## Selected extract

◇ ◇ ◇ ◇ ◇

Wednesday morning, I was on the program under the title Markup semantics and the preservation of intellectual content, but I had spent Monday and Tuesday concluding that I had more questions than answers, so I threw away most of my plans for the presentation and turned as much of the morning as possible into group discussion. (Perversely, this had the effect of making me think I had things I wanted to say, after all.) I took the opportunity to introduce briefly the notion of skeleton sentences as a way of representing the meaning of markup in symbolic logic or English, and to explain why I think that skeleton sentences (or other similar mechanisms) provide a way to verify the correctness and completeness of the result, when data are migrated from one representation to another. This certainly works in theory, and almost certainly it will work in practice, although the tools still need to be built to test the idea in practce. When I showed thd screen with ten lines or so of first-order predicate calculus showing the meaning of the oai:OAI-PMH root element of an OAI metadata harvesting message, some participants (not unreasonably) looked a bit like deer caught in headlights. But others seemed to follow without effort, or without more puzzlement than might be occasioned by the eccentricities of my translation.

Wednesday afternoon, John Unsworth introduced the tools for text analysis on bodies of similarly encoded TEI documents produced by the MONK project (the name is alleged to be an acronym for Metadata offers new knowledge, but I had to think hard to see where the tools actually exploited metadata very heavily. If you regard annotations like part-of-speech tagging as metadata, then the role of metadata is more obvious.)

And at the end of Thursday, Lorcan Dempsey, the vice president of OCLC, gave a thoughtful and humorous closing keynote.

For me, no longer able to spend as much time in libraries and with librarians as in some former lives, the most informative presentation was surely Dorothea Salo’s survey of issues facing institutional repositories and other organizations that wish to preserve digital objects of interest to humanists and to make them accessible. She started from two disarmingly simple questions, which seem more blindingly apposite and obvious every time I think back to them. (The world clicked into a different configuration during her talk, so it’s now hard for me to recreate that sense of non-obviousness, but I do remember that no one else had boiled things down so effectively before this talk.)

For all the material you are trying to preserve, she suggested, you should ask

  • “Why do you want to preserve this?”
  • “What threats are you trying to preserve it against?”

The first question led to a consideration of collection development policy and its (often unrecognized) relevance to data curations; the second led to an extremely helpful analysis of the threats to data against which data curators must fight.

I won’t try to summarize her talk further; her slides and her blog post about them will do it better justice than I can.

… And it don’t look like I’ll ever stop my wandering (travels, part 3)

[4 November 2008]

This is the third in a series of posts about recent travels.

From Mannheim, I traveled to Dublin to visit the Digital Humanities Observatory headed by Susan Schreibman; they stand at the beginning of a three-year project to provide access to Irish work in digital humanities and to prepare the way for long-term preservation. I wish them the best of luck in persuading the individual projects with whom they are to collaborate that the use of appropriate standards is the right way forward.

◇ ◇ ◇ ◇ ◇

## Provided material
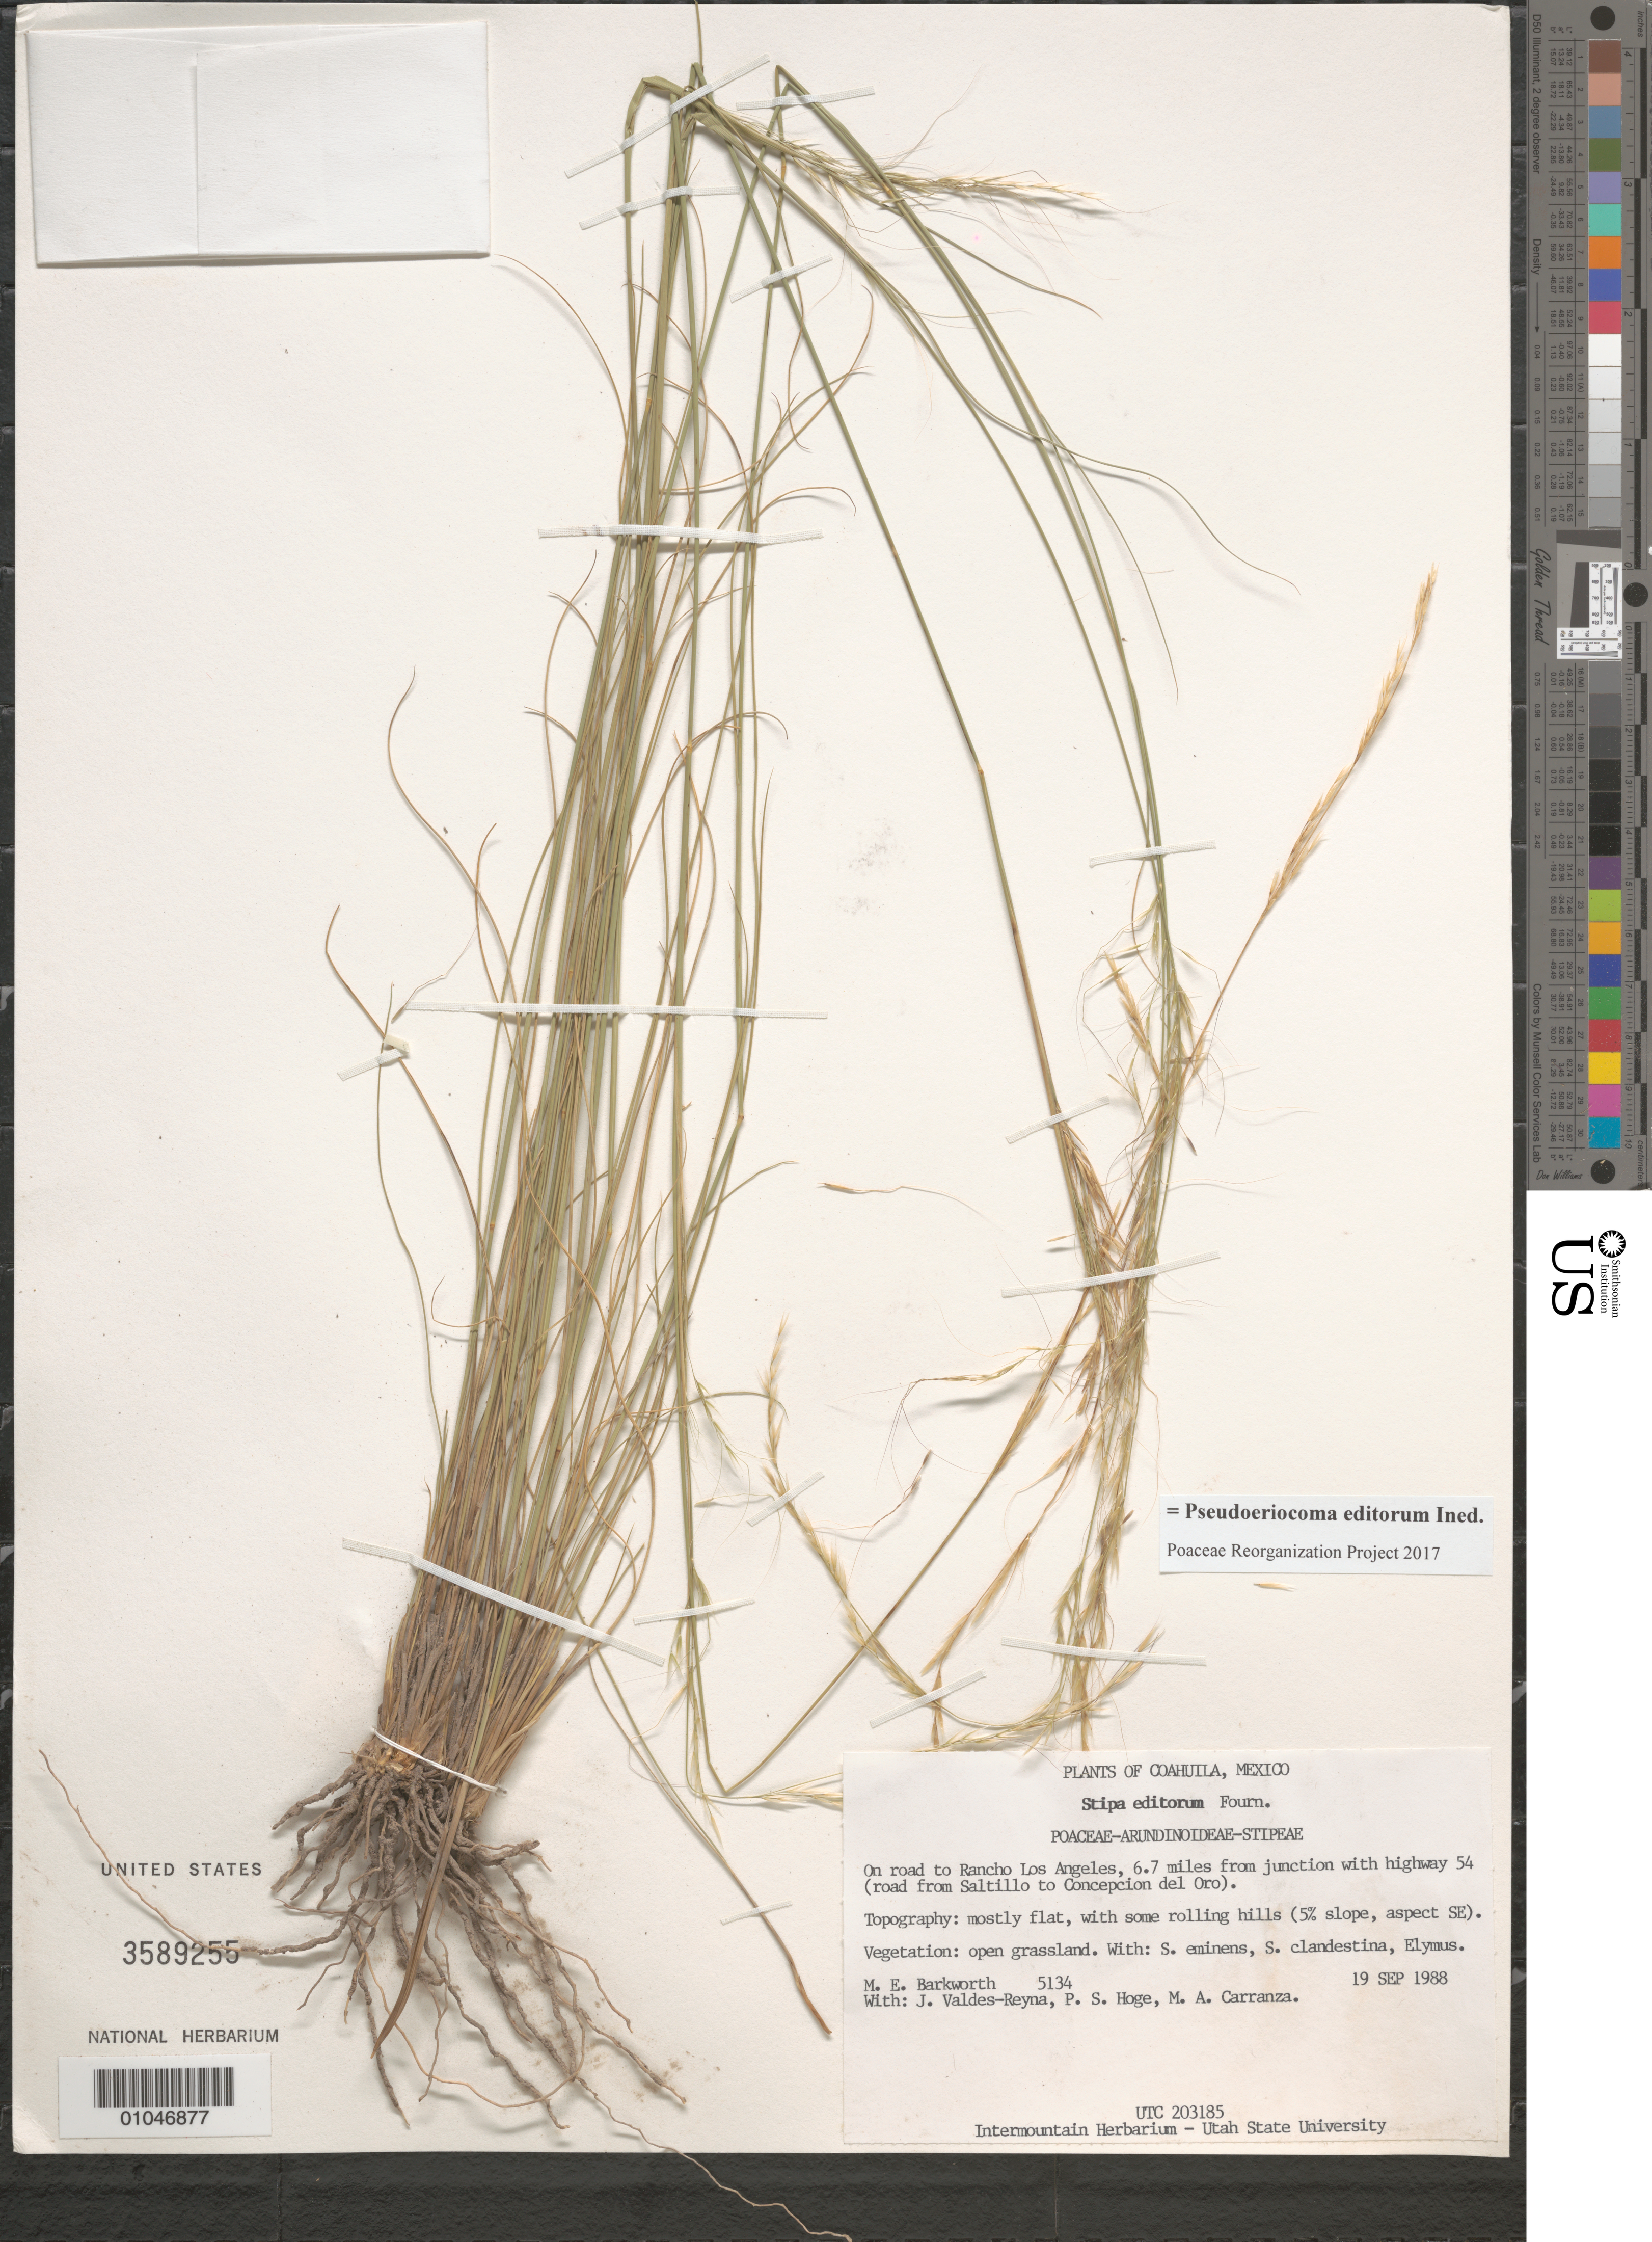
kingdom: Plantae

◇ ◇ ◇ ◇ ◇

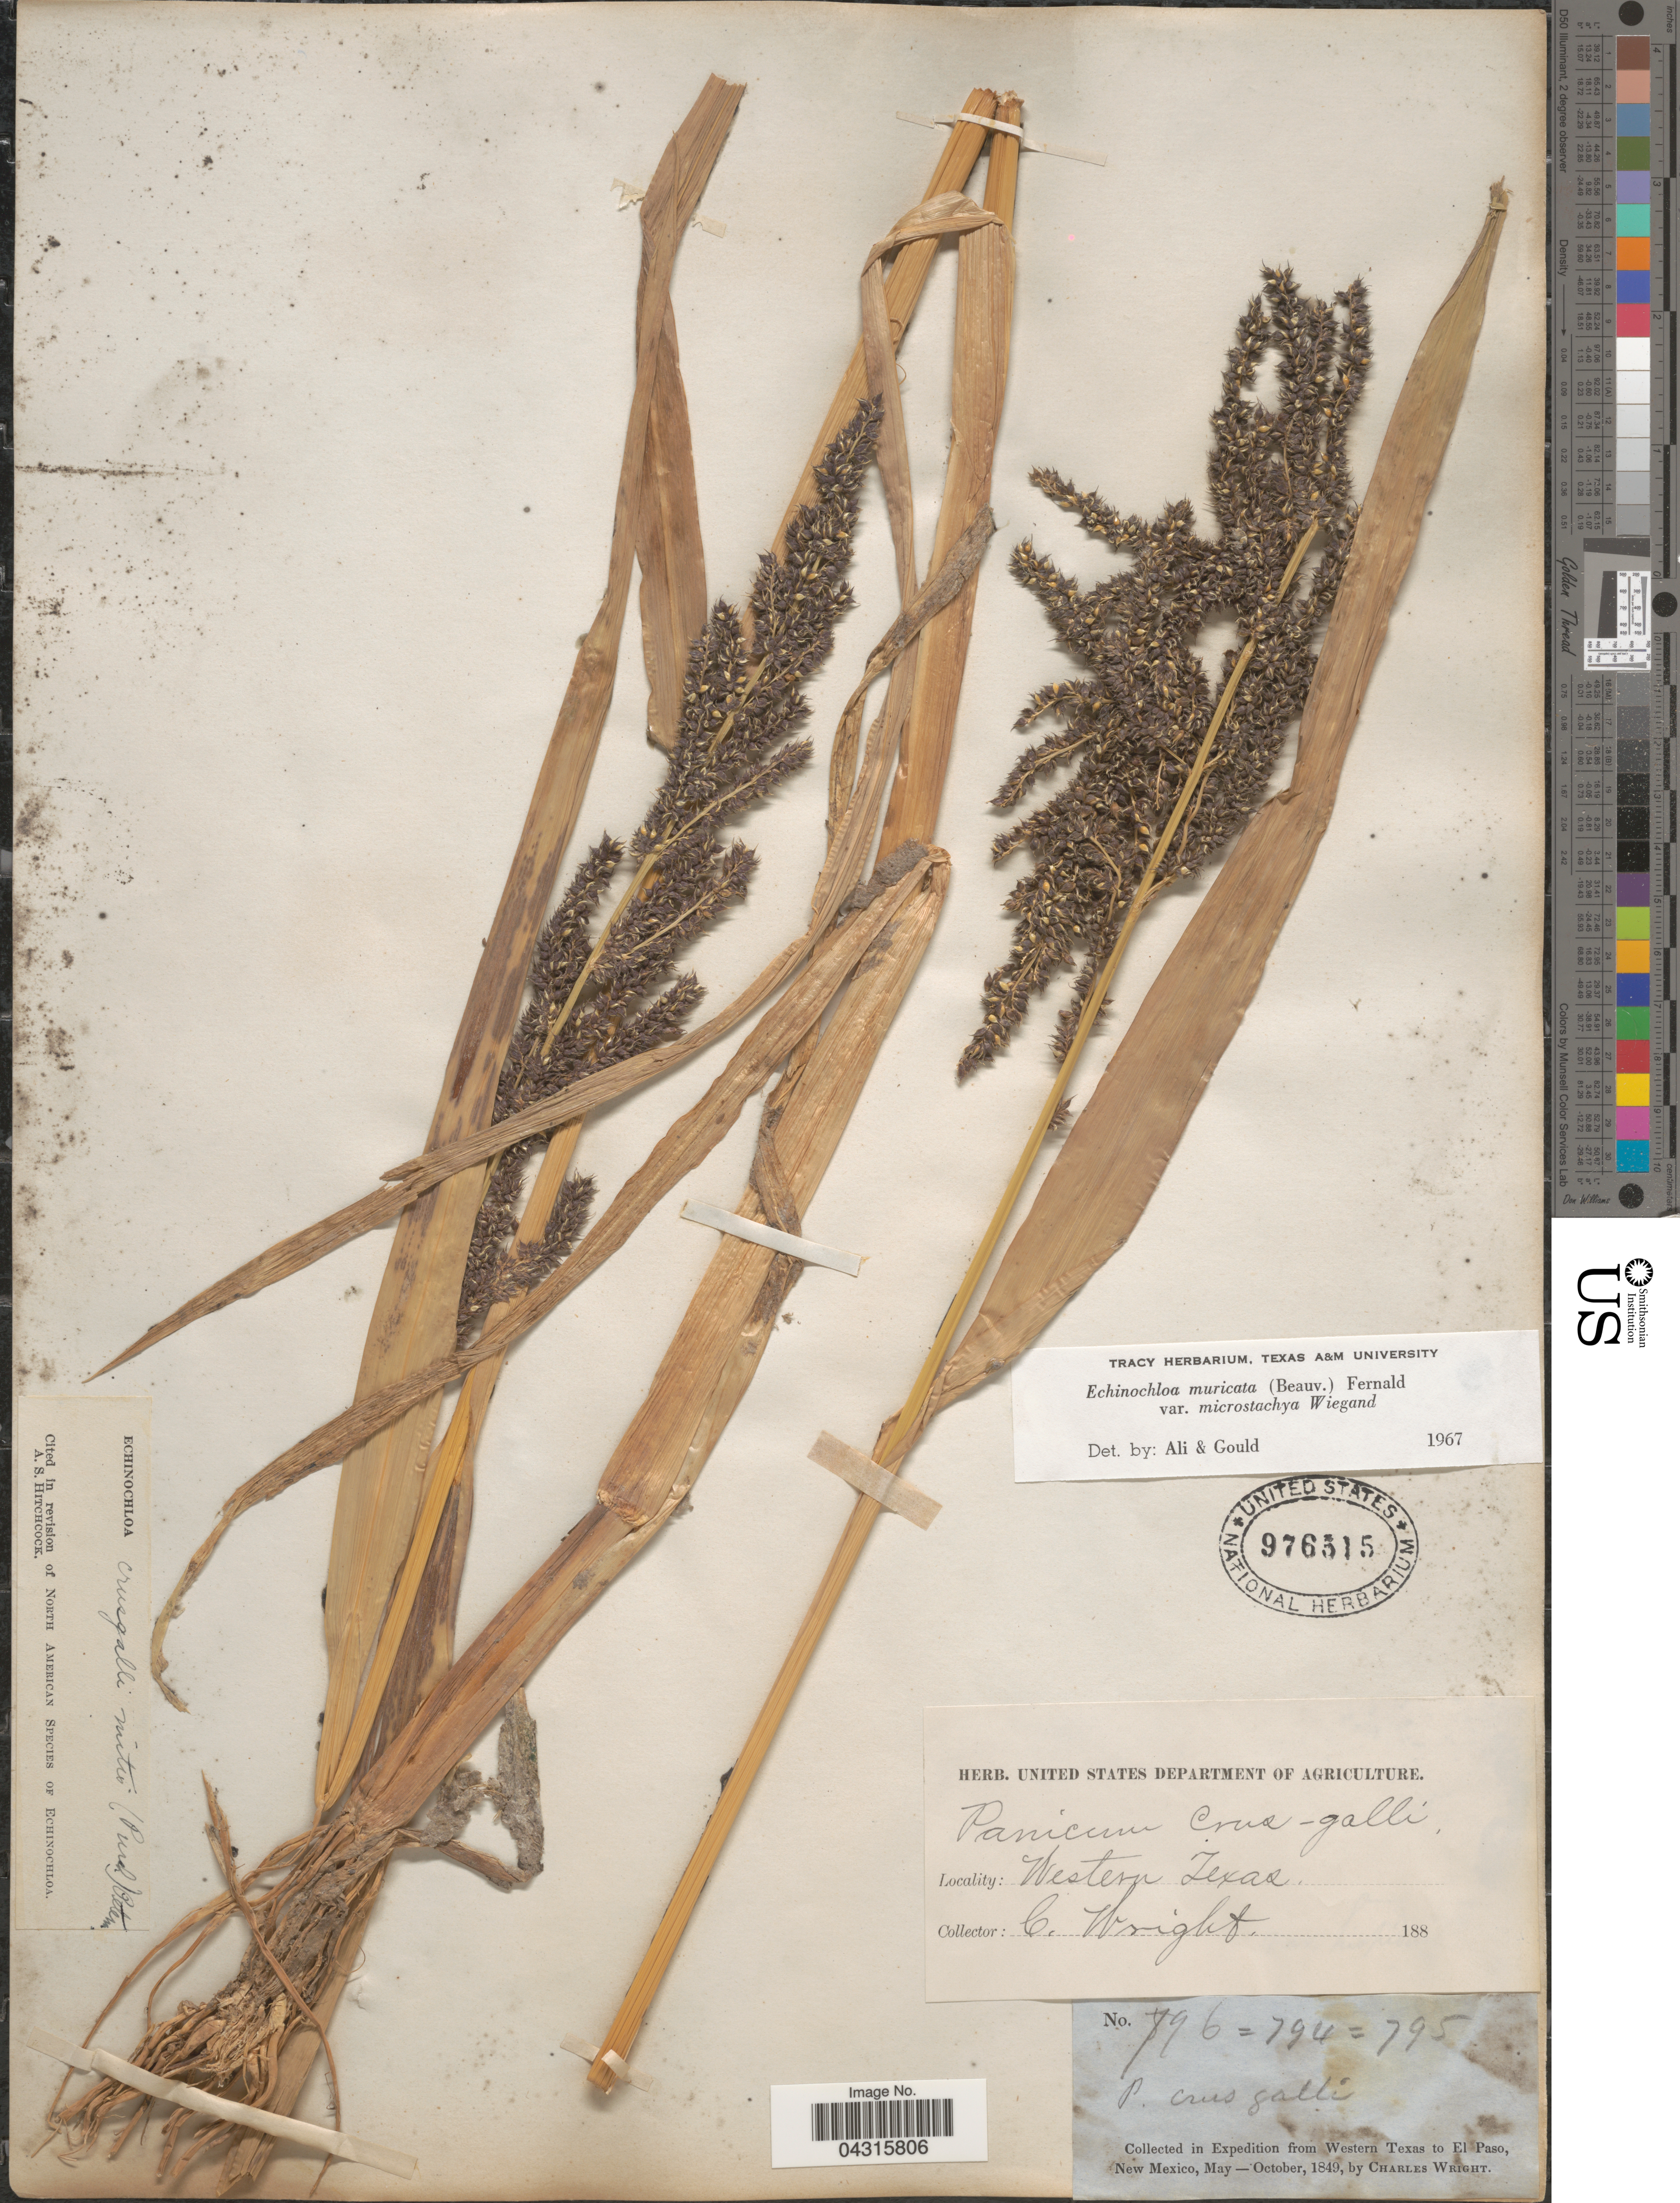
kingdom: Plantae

◇ ◇ ◇ ◇ ◇

## Problem requirements
Print the passage of the digital humanities blog post between "The first question" and "than I can.", inclusive, without any changes. The records were taken from a different source than the text.

## Output below
The first question led to a consideration of collection development policy and its (often unrecognized) relevance to data curations; the second led to an extremely helpful analysis of the threats to data against which data curators must fight.

I won’t try to summarize her talk further; her slides and her blog post about them will do it better justice than I can.